Man of Steel with Steel Panther's Satchel: Triplet Feels, Drop-D Riffing and How to Play “Glory Hole”

Hey kids, Satchel here and I’m back (did I leave?) to teach you more great rock riffs from the latest Steel Panther mega-multi-ultra-Platinum release, All You Can Eat. This month, I’d like to focus on the rhythm and lead guitar parts to a tender love song I wrote called “Glory Hole.”

This song is played in drop-D tuning down one half step (low to high, Db Ab Db Gb Bb Eb). Another twist is that the transcribed examples in this column, while written in 4/4, are meant to be played with a triplet feel, which is akin to a 12/8 shuffle-type feel.

This means that each pair of eighth notes is to be played as a quarter note and an eighth note within a triplet bracket. If an eighth-note triplet were to sound “DA-da-da,” or “ONE-trip-let,” the idea is to combine the first two notes to sound a quarter note that sustains through the first two eighth notes of the eighth-note triplet (ONE-trip), followed by the remaining eighth note of the triplet (-let), resulting in a rhythm of “DAAA-da-DAAA-da-DAAA-da-DAAA-da.”
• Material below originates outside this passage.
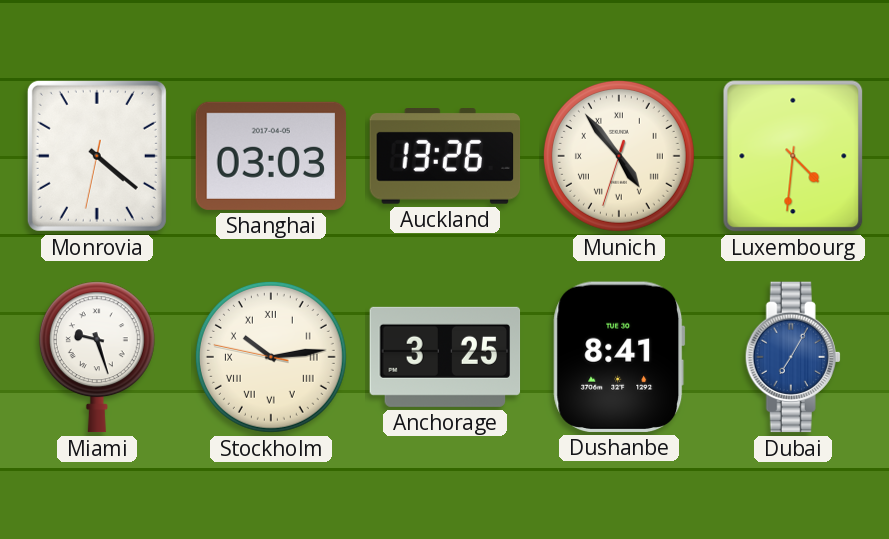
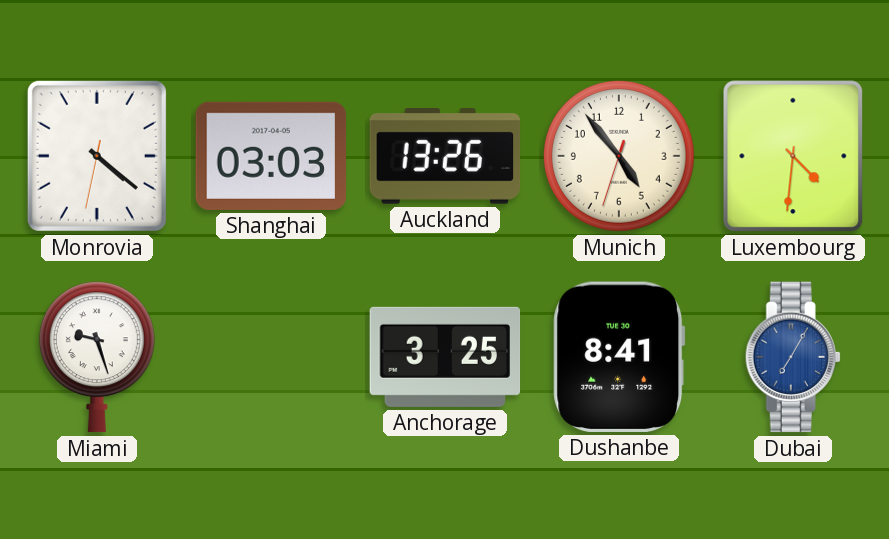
Munich numerals: Roman -> Arabic
Stockholm: 10:13 -> none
The solo section of “Glory Hole” is 16 bars long, and FIGURE 1 illustrates the rhythm part behind it. The section is basically in the key of D major, though I do take some liberties and play a bit outside the key center in order to create a little bit of a “twisted” feel.

The rhythm part begins with a B5 power chord fretted on the fifth and fourth strings. Playing this chord in this position allows me to repeatedly pull off from B at the second fret of the fifth string to the open A note. Also, when tuned to drop-D, I can easily play three-string power chords by barring a single fret-hand finger across the bottom three strings at any given fret, as I do for the F5 and G5 power chords, as well as sound the D5 power chord by simply strumming the open bottom three strings.

There is a “relative minor/major” axis during the solo section (see FIGURE 2), as I alternate between the chords B5, the relative minor, and D, the relative major. The twist is provided by using a combination of B minor pentatonic (B D E F# A) and D minor pentatonic (D F G A C) over the B5 chord, with the F notes bent up a half step to F#, the major third, over D.

Note also the tremolo picking technique used in bar 13 of the solo, as well as the crazy symmetrical lick, based on the D blues scale (D F G Ab A C) that moves from bar 15 into bar 16. Though written as quintuplets (groups of five notes per beat), I simply think of this as trying to “cram too much stuff into a small space”…which seems appropriate for a song called, “Glory Hole.” See you next month!